You could’ve never known, but you’ve already dealt with tokens. For example, the subway token that grants the right to using the subway service. Another example is American dollar at the gold standard times. It was a token that presumed the right to a certain amount of gold.
This term is much more narrow, so it’s easier to give it a clear and comprehensible definition.
A cryptographic token is an accounting unit that is being used to represent digital balance in a certain asset, whilst the ownership of a token is evidenced by the aid of certain cryptographic mechanisms, for example — digital signature. Bitcoin (coin) is a cryptographic token. But, it’s important to understand that …
Cryptocurrency coin is a cryptographic token, but it’s never the other way around, meaning that not all cryptographic tokens are cryptocurrencies.
Once again, the cryptographic token represents a unit in certain digital accounting system. Meaning that tokens can not only represent some digital independent currency like Bitcoin but also be backed by something physical or digital:
- Digital obligation
- Any currencies
- Ownership rights
- Right for a service, etc
For example, agribusiness company can tokenize its grain receipts, so that seeds are situated in the warehouse, while the tokens are being easily traded.
Most commonly, the accounting of cryptographic tokens is realized with the aid of the blockchain technology, while the access to them is carried out through special e-wallets that use the digital signature schemes.
Now, let’s have our knowledge structured
The last thing we’re going to do is puzzle out this, at first sight, complicated scheme. In reality, it’s a piece of cake.
As you can, see it’s all about digital assets. Let’s first define the right side of the picture:
- Non-auditable digital currency. Commonly, a centralized payment service with which you can transfer certain digitized assets and/or currencies. No one can verify the database, but only trust the honesty of the service.

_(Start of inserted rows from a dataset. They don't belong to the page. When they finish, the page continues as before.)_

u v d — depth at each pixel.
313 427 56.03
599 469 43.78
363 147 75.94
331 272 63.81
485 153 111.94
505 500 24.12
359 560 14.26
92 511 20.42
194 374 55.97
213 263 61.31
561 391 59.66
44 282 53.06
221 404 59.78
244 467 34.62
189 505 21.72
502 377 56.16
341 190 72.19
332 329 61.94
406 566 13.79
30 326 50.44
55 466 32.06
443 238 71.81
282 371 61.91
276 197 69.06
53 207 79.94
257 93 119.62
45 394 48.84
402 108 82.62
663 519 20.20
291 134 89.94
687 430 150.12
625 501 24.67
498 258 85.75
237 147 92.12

- Complementary digital currencies. Basically, it’s the same thing, it’s just that the safety mechanism implies the use of cryptography. The circle intercepts with ‘cryptographic token’.
Now, let’s consider the left part:
- Cryptographic token. A unit in the accounting system that’s protected with the aid of cryptographic mechanisms. (Tether (USDT) is a cryptographic token, the price of which is backed by that of USD)

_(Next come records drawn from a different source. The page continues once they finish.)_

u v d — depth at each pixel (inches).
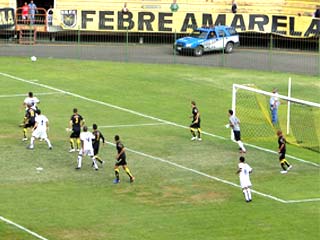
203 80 6589.6
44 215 3772.1
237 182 4301.2
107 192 4111.7
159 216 3804.1
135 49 7706.7
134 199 4020.7
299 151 4904.0
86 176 4338.1
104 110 5639.8
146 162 4586.6
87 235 3563.0
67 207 3885.3
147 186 4210.1
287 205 3976.4
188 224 3710.6
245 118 5561.0
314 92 6368.1
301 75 6894.7
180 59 7347.4
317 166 4618.6
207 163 4613.7
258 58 7475.4
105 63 7091.5
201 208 3917.3
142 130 5211.6
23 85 6215.6
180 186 4222.4
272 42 7755.9
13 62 6978.4
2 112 5511.8
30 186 4158.5
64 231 3597.4
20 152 4702.3
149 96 6063.0
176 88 6323.8
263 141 5083.7
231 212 3873.0
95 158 4431.6
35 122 4783.5
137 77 6614.2
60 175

- Auditable digital currency. It’s a digital currency that’s not yet cryptocurrency because some of the processes are not decentralized, though the database can be audited by any or some external parties (which significantly distinguishes it from non-auditable digital currency, where it’s all based on trust and confidence). That’s where many people get frequently confused because they think that it’s a cryptocurrency, but it’s actually not. Ripple and Stellar are good examples.

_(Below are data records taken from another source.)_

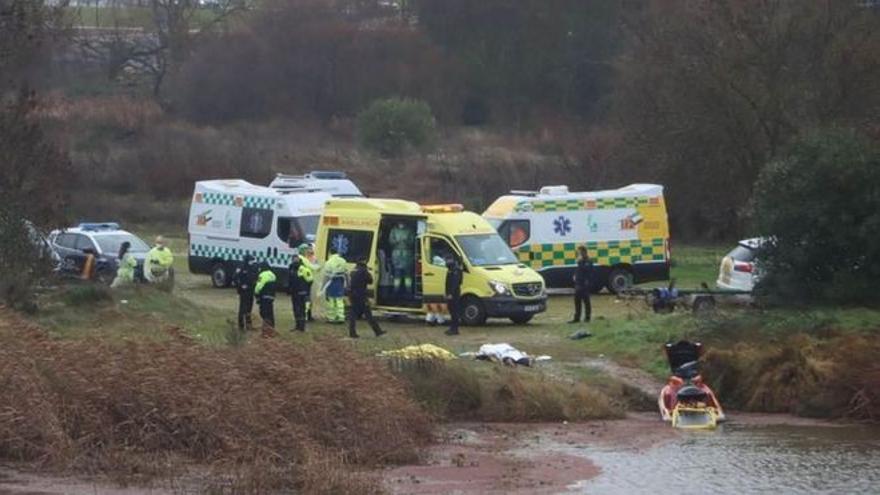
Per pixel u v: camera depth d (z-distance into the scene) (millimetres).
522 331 52094
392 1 151500
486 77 140750
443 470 30766
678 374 39281
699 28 84312
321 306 56938
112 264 66562
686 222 90688
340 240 56656
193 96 135375
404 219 55531
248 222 68000
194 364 32969
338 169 112000
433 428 35469
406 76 138250
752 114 82875
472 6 141750
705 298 53781
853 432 36781
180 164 109438
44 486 27453
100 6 144500
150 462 29516
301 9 140000
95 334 38719
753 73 82125
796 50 82125
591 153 96938
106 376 31703
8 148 55812
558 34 140250
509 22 141375
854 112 80125
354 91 137625
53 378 31547
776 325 44719
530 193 68312
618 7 133125
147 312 52438
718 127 83562
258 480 27734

- Totally decentralized and independent digital currency (issuance, validation, audit, decision making, etc).
Sometimes people find it hard to distinguish what is cryptocurrency and what’s not. We aimed to show that it’s not that difficult when you have your main focus on the criteria of independence and decentralization. Because it is specifically they that define the true freedom of the currency and of those who own it; they that triggered a tiny (or maybe even not) revolution of the accounting systems; revolution in people’s minds.
P.S. At the same time, it’s important to be objective and understand that cryptocurrencies are only the part of the game, because there’s the blockchain technology that is applicable for both: open (public) and private (corporate) systems. The workability field is so broad that triggers a vast flow of thoughts that we usually love to share on the Distributed Lab blog.